What to work on: After locating the line with "Однако дерматолог Николь", reproduce that line and every one following it exactly, up to the end of the entries.

____________

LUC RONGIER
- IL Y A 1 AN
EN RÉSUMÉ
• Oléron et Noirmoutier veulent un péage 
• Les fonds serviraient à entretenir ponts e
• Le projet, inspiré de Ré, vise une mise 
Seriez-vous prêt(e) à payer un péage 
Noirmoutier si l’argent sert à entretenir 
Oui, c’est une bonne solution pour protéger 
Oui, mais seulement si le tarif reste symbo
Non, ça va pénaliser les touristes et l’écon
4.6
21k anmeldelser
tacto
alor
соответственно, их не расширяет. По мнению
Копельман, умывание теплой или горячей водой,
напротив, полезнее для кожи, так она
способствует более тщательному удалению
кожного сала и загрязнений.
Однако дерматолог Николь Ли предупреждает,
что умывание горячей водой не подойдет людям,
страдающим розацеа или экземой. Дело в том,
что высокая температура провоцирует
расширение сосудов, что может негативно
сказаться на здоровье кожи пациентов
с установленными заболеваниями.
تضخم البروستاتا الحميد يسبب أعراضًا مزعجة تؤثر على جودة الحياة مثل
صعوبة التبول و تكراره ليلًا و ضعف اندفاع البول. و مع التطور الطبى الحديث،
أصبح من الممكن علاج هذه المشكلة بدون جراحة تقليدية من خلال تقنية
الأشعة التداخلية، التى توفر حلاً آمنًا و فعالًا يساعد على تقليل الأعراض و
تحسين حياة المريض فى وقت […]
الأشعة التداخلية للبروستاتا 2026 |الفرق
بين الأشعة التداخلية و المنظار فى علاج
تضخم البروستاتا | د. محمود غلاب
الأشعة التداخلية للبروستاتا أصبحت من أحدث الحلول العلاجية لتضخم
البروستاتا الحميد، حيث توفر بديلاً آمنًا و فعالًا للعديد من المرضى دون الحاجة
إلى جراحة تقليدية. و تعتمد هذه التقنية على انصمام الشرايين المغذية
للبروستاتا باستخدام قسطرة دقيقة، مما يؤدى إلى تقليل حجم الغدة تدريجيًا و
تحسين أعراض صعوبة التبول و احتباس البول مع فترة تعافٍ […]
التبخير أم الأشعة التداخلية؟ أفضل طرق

____________

Solution for this exercise:
Однако дерматолог Николь Ли предупреждает,
что умывание горячей водой не подойдет людям,
страдающим розацеа или экземой. Дело в том,
что высокая температура провоцирует
расширение сосудов, что может негативно
сказаться на здоровье кожи пациентов
с установленными заболеваниями.
تضخم البروستاتا الحميد يسبب أعراضًا مزعجة تؤثر على جودة الحياة مثل
صعوبة التبول و تكراره ليلًا و ضعف اندفاع البول. و مع التطور الطبى الحديث،
أصبح من الممكن علاج هذه المشكلة بدون جراحة تقليدية من خلال تقنية
الأشعة التداخلية، التى توفر حلاً آمنًا و فعالًا يساعد على تقليل الأعراض و
تحسين حياة المريض فى وقت […]
الأشعة التداخلية للبروستاتا 2026 |الفرق
بين الأشعة التداخلية و المنظار فى علاج
تضخم البروستاتا | د. محمود غلاب
الأشعة التداخلية للبروستاتا أصبحت من أحدث الحلول العلاجية لتضخم
البروستاتا الحميد، حيث توفر بديلاً آمنًا و فعالًا للعديد من المرضى دون الحاجة
إلى جراحة تقليدية. و تعتمد هذه التقنية على انصمام الشرايين المغذية
للبروستاتا باستخدام قسطرة دقيقة، مما يؤدى إلى تقليل حجم الغدة تدريجيًا و
تحسين أعراض صعوبة التبول و احتباس البول مع فترة تعافٍ […]
التبخير أم الأشعة التداخلية؟ أفضل طرق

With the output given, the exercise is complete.